Build a binary classification model to predict whether a customer will churn (i.e., discontinue their subscription) or not based on various features in the dataset. You are given a dataset containing customer information and whether they churned or not in the past. Your task is to use this dataset to train a machine learning model and evaluate its performance on a test set.
Clone the repository and install the required packages using pip:
git clone https://github.com/mohammadrezashariat/Churn-Prediction
cd Churn-Prediction
pip install -r requirements.txt
To run the prediction model, execute the following command in the project root directory:
python main.py
This will preprocess the data, train the model, and generate predictions for the test set. The model accuracy will be printed to the console.

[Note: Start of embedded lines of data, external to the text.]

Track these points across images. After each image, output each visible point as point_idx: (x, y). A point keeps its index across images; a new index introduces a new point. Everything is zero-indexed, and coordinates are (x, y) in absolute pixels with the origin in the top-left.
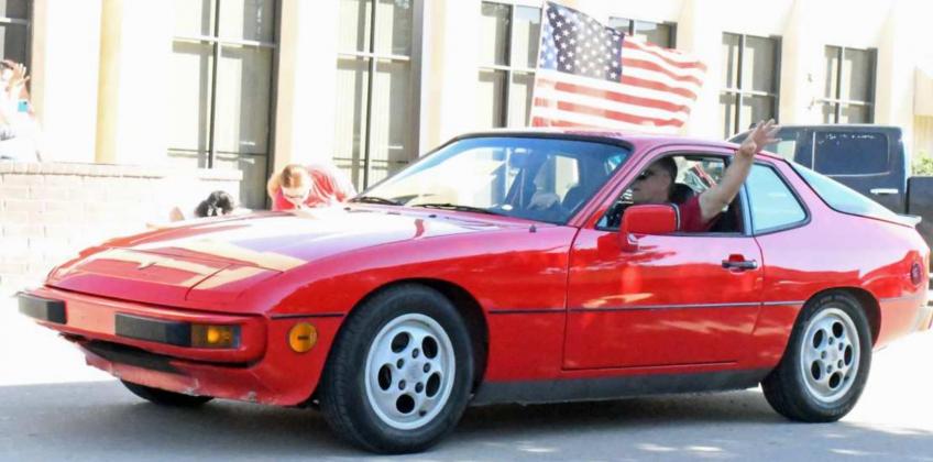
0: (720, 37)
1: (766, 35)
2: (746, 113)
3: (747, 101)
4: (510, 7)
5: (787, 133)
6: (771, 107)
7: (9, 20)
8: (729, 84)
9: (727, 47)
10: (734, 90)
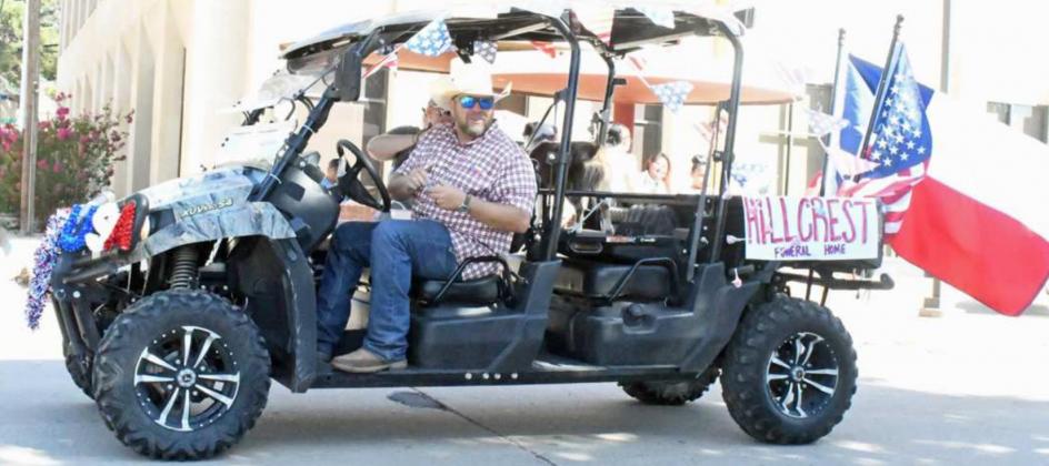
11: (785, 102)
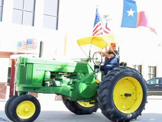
0: (148, 67)
1: (154, 66)
2: (152, 76)
3: (152, 74)
5: (158, 78)
6: (155, 75)
8: (149, 72)
9: (149, 68)
10: (150, 73)
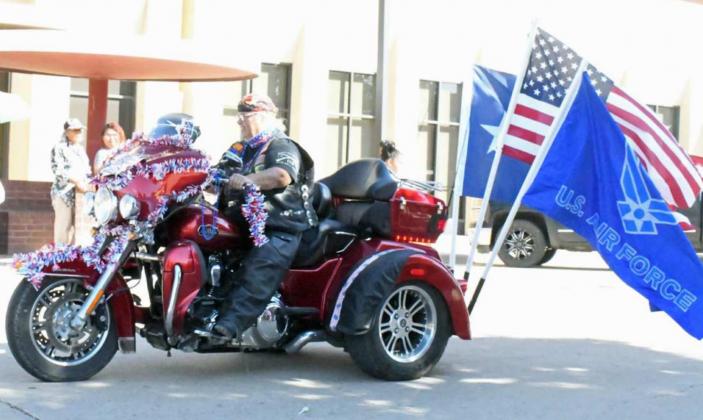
4: (437, 84)
7: (121, 97)
11: (246, 79)
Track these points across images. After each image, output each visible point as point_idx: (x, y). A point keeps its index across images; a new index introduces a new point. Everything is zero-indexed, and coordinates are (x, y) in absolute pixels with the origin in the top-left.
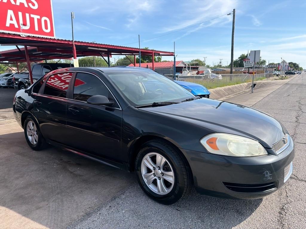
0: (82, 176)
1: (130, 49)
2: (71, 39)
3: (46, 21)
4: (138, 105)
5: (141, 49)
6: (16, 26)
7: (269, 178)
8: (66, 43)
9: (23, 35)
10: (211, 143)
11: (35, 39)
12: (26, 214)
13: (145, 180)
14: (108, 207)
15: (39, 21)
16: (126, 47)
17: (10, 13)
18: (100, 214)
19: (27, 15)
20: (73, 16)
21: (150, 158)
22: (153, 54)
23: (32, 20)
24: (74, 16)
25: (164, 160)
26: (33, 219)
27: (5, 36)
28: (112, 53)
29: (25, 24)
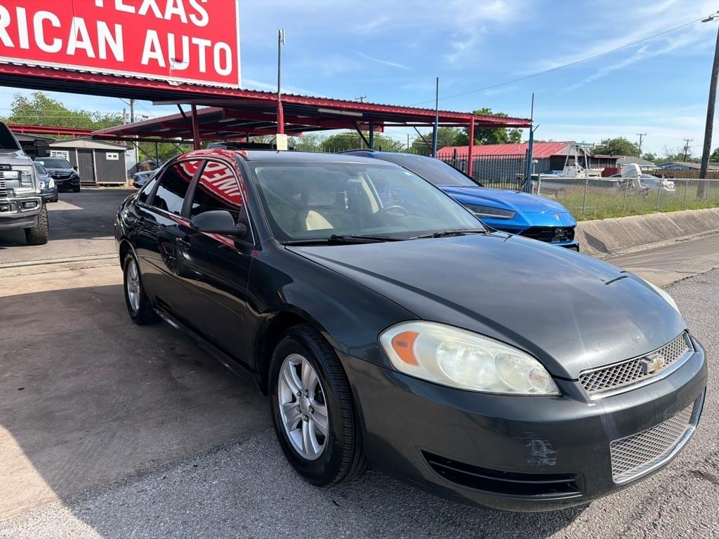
0: (188, 389)
1: (413, 113)
2: (274, 90)
3: (223, 52)
4: (292, 239)
5: (440, 112)
6: (162, 63)
7: (545, 461)
8: (264, 97)
9: (174, 81)
10: (403, 344)
11: (198, 91)
12: (31, 451)
13: (283, 419)
14: (189, 467)
15: (209, 51)
16: (404, 108)
17: (152, 36)
18: (165, 478)
19: (185, 39)
20: (281, 39)
21: (295, 366)
22: (471, 124)
23: (194, 49)
24: (285, 37)
25: (314, 376)
26: (36, 464)
27: (137, 85)
28: (385, 123)
29: (179, 59)
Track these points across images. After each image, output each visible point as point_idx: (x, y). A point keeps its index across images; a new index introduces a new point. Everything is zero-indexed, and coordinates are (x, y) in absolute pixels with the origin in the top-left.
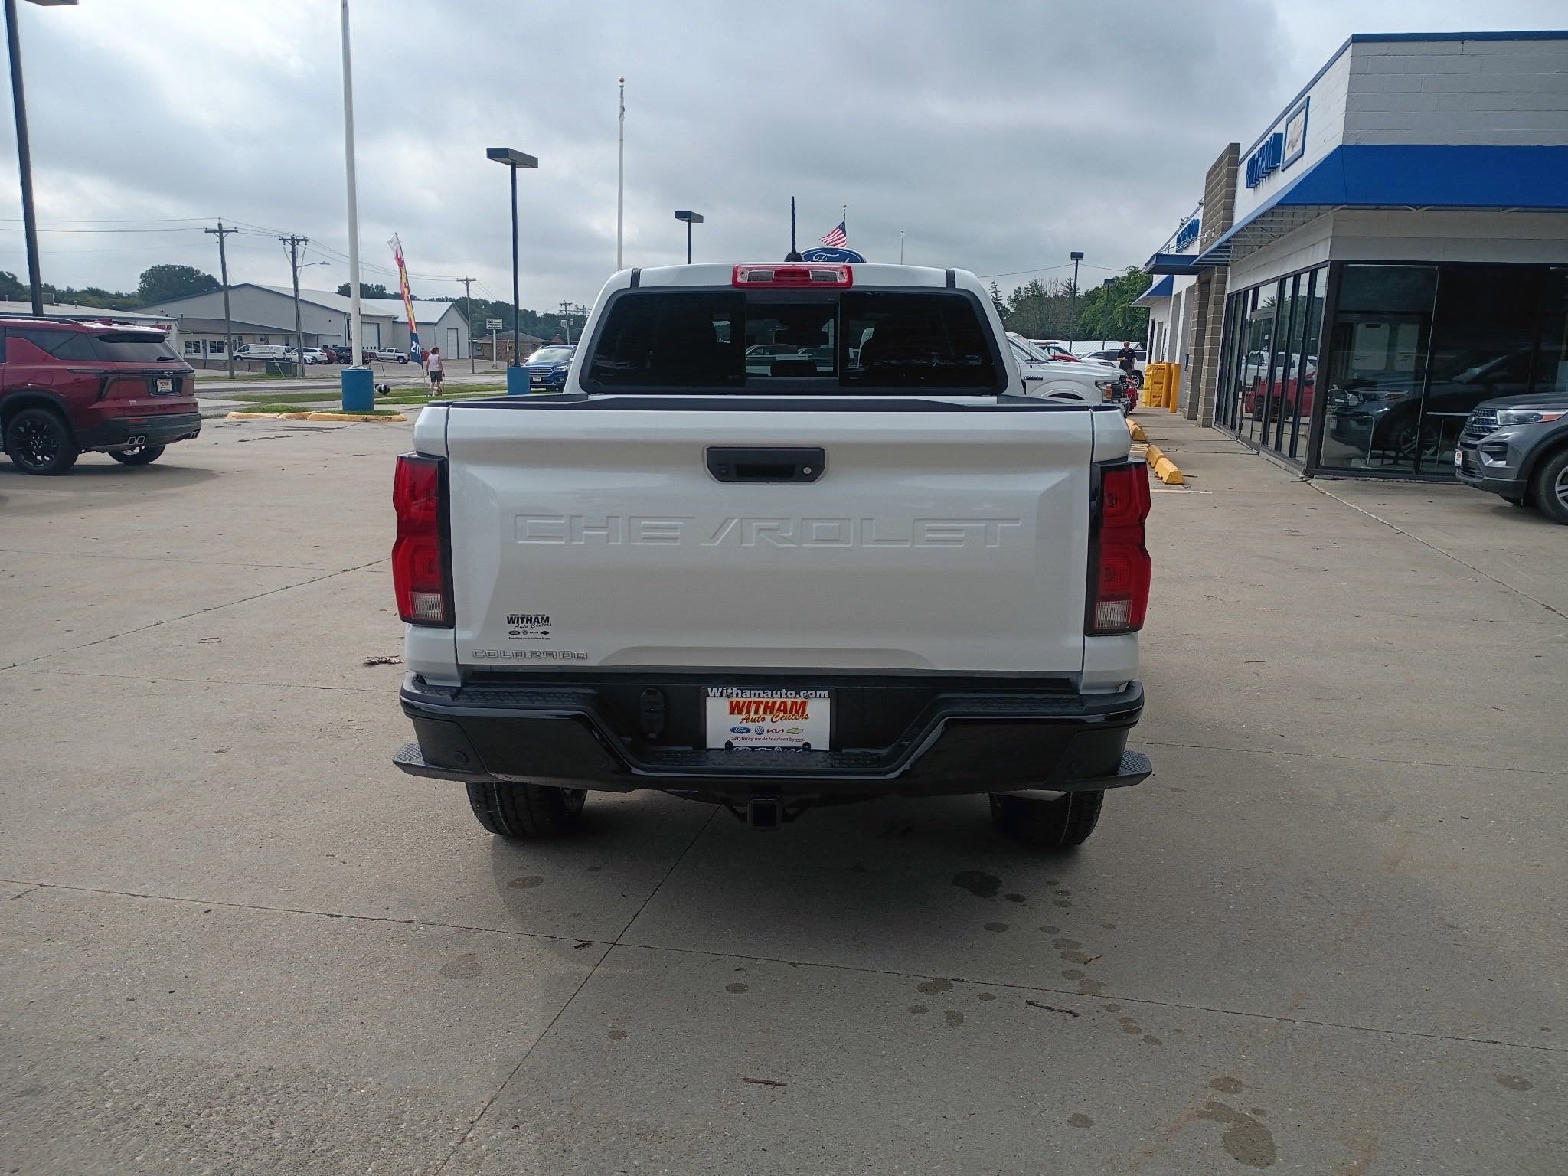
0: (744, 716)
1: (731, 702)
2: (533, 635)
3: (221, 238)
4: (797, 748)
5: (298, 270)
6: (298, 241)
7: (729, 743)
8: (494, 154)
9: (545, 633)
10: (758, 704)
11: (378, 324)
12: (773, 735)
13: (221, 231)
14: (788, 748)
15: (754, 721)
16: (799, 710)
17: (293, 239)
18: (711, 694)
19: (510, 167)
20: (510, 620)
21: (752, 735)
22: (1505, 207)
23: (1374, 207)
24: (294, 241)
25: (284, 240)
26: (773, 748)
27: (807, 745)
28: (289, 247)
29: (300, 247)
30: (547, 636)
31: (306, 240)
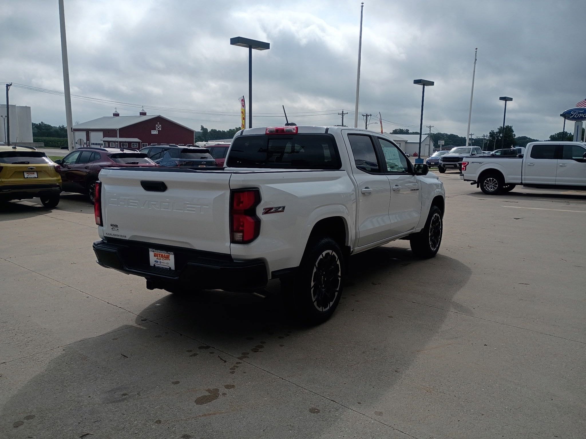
0: (157, 257)
1: (154, 253)
3: (343, 116)
4: (168, 269)
5: (368, 125)
6: (368, 116)
7: (154, 265)
8: (417, 82)
10: (160, 254)
11: (400, 143)
12: (163, 264)
13: (343, 114)
14: (166, 268)
15: (159, 259)
16: (167, 258)
17: (367, 115)
18: (150, 250)
19: (422, 86)
20: (111, 225)
21: (159, 263)
24: (367, 116)
25: (364, 116)
26: (163, 268)
27: (170, 268)
28: (365, 117)
29: (369, 118)
30: (118, 230)
31: (371, 115)
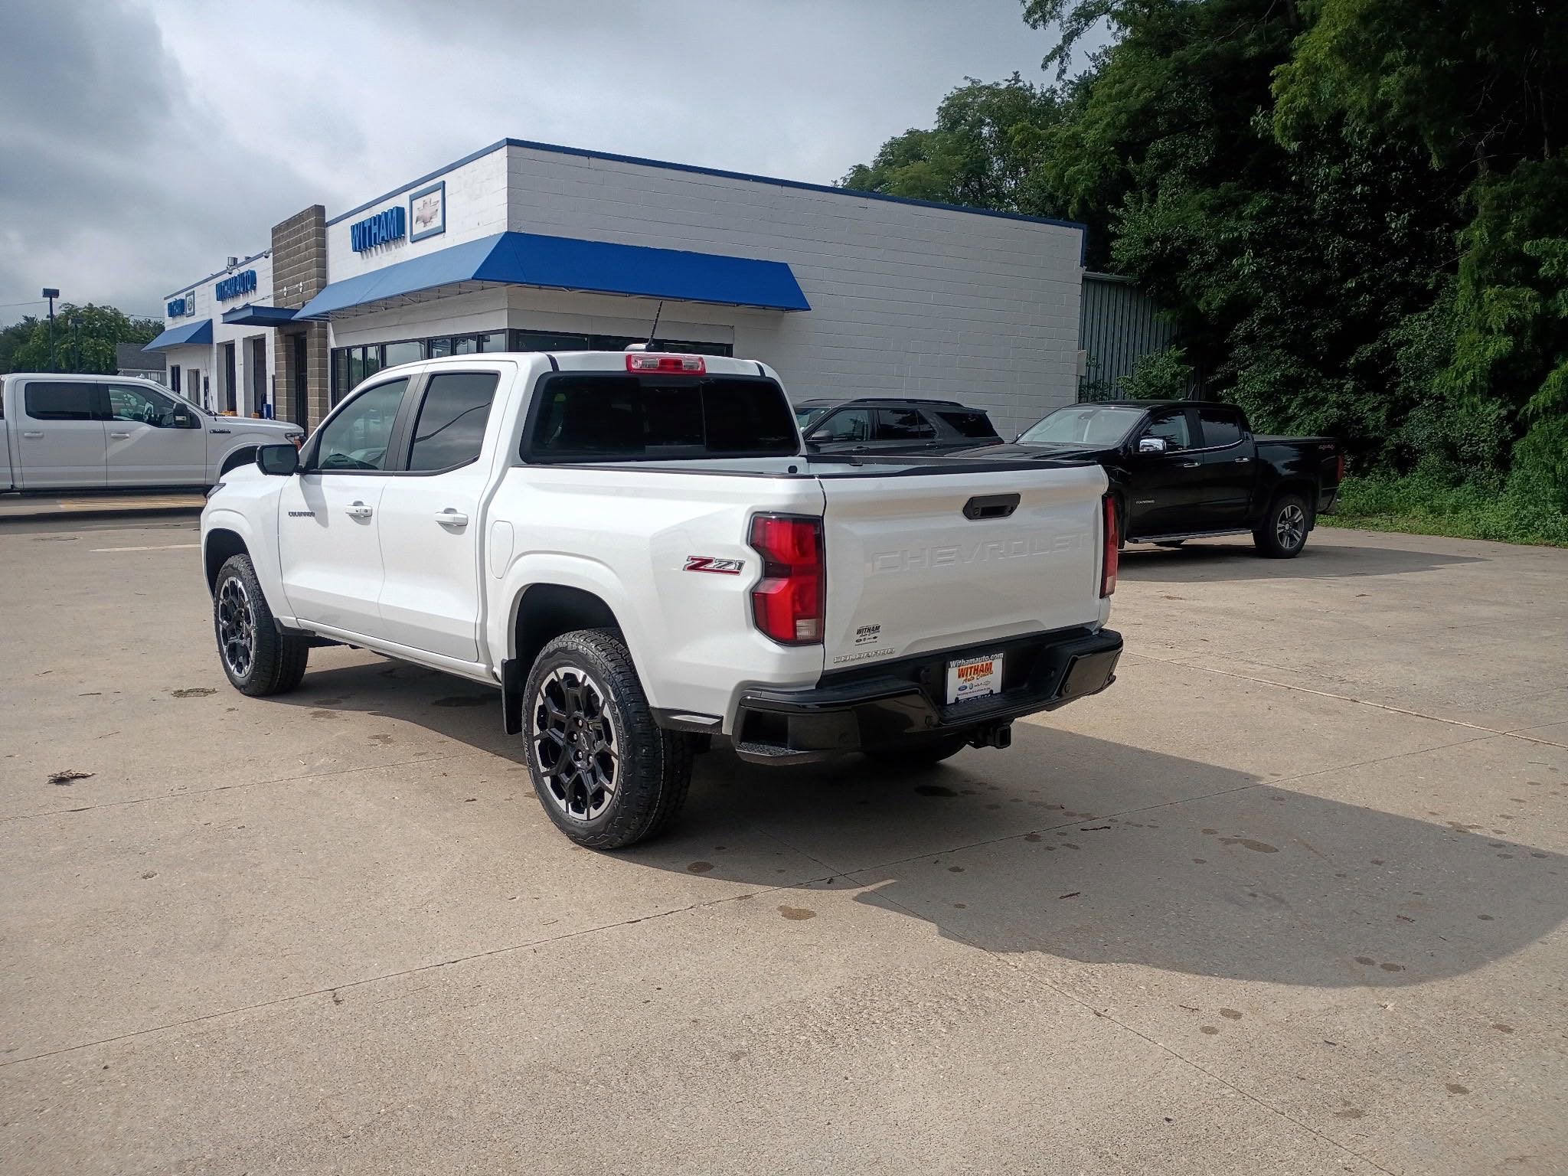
0: (965, 678)
1: (959, 670)
2: (869, 641)
4: (987, 695)
7: (957, 698)
9: (875, 638)
10: (971, 669)
12: (980, 688)
14: (984, 695)
15: (969, 680)
16: (988, 669)
18: (951, 666)
20: (858, 632)
21: (968, 690)
22: (631, 294)
23: (537, 286)
26: (977, 697)
27: (992, 691)
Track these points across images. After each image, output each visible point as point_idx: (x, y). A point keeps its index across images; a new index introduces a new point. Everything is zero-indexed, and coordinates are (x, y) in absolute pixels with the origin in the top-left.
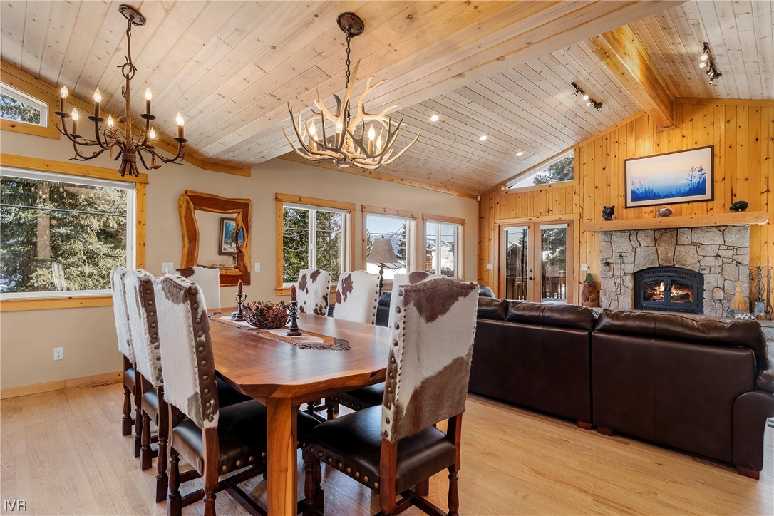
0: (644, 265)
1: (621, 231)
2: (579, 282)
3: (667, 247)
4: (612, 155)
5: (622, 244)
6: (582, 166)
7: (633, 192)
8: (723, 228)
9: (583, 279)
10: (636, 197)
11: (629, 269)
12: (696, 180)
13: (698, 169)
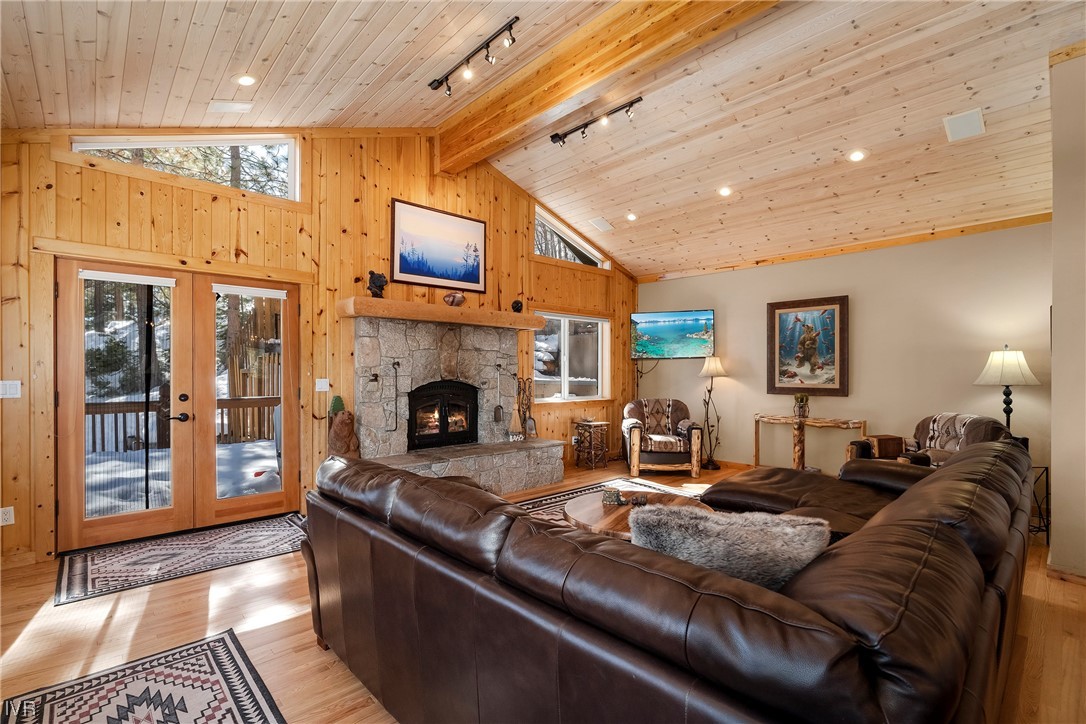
0: (425, 379)
1: (392, 320)
2: (314, 416)
3: (450, 351)
4: (370, 181)
5: (393, 343)
6: (316, 177)
7: (402, 258)
8: (501, 330)
9: (324, 408)
10: (407, 266)
11: (406, 385)
12: (471, 262)
13: (473, 248)
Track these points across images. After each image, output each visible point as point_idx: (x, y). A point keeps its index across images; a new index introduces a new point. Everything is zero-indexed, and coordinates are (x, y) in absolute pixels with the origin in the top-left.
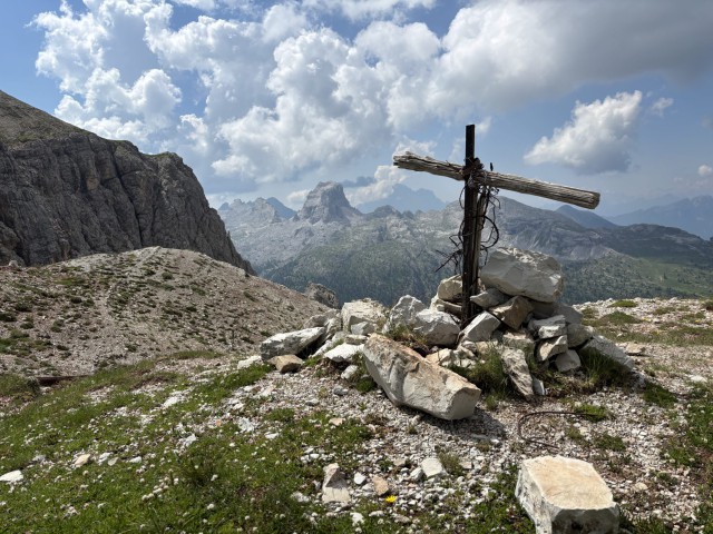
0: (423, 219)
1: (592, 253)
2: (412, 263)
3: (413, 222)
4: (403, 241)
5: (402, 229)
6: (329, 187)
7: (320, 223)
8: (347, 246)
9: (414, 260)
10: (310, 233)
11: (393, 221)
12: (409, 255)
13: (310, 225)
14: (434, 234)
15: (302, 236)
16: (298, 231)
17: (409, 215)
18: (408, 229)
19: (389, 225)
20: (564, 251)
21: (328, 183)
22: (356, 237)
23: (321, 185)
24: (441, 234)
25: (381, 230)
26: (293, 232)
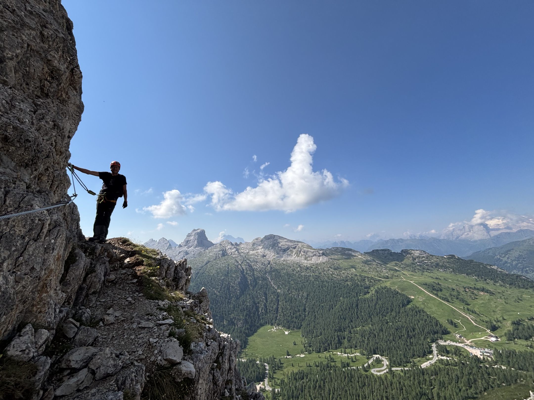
0: (243, 246)
1: (321, 259)
2: (239, 266)
3: (238, 247)
4: (234, 256)
5: (233, 250)
6: (198, 231)
7: (192, 248)
8: (205, 259)
9: (240, 265)
10: (187, 253)
11: (229, 247)
12: (238, 262)
13: (187, 249)
14: (248, 252)
15: (182, 255)
16: (180, 252)
17: (236, 244)
18: (236, 250)
19: (227, 248)
20: (309, 259)
21: (198, 230)
22: (211, 254)
23: (194, 230)
24: (251, 252)
25: (223, 250)
26: (178, 253)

You can use the Telco Customer Churn dataset, which is available on Kaggle at https://www.kaggle.com/blastchar/telco-customer-churn.
The prediction model is a logistic regression classifier, trained using scikit-learn.
The dataset was preprocessed using the following steps:
There were no duplicate rows in the dataset, so no rows were removed.
The "customerID" column was removed as it does not contribute to predicting customer churn.
There were missing values in 'TotalCharges' the dataset, so fill with mean of 'TotalCharges'.
Categorical variables such as :
['gender', 'InternetService', 'PaymentMethod', 'Partner', 'Dependents', 'PhoneService', 'PaperlessBilling', 'MultipleLines', 'OnlineSecurity', 'OnlineBackup', 'DeviceProtection', 'TechSupport', 'StreamingTV', 'StreamingMovies', 'Contract', 'PaperlessBilling']
were converted to numerical using one-hot encoding.
The numerical variables "MonthlyCharges", and "TotalCharges" were scaled using np.log1p.
The features used for training the model were selected based on their relevance in predicting customer churn. The selected features were
["gender", "SeniorCitizen", "Partner", "Dependents", "tenure", "PhoneService", "MultipleLines", "InternetService", "OnlineSecurity", "OnlineBackup", "DeviceProtection", "TechSupport", "StreamingTV", "StreamingMovies", "Contract", "MonthlyCharges",
"TotalCharges"]
No additional feature engineering was performed.
'Logistic regression' was chosen as the algorithm for this problem because it is a simple yet effective algorithm for binary classification problems such as predicting customer churn.
The model was evaluated using the following metrics:
Accuracy: The proportion of correct predictions made by the model.
ROC Curve: A plot of the true positive rate (TPR) against the false positive rate (FPR) for different classification thresholds.
Confusion Matrix: A matrix showing the number of true positives, true negatives, false positives, and false negatives predicted by the model.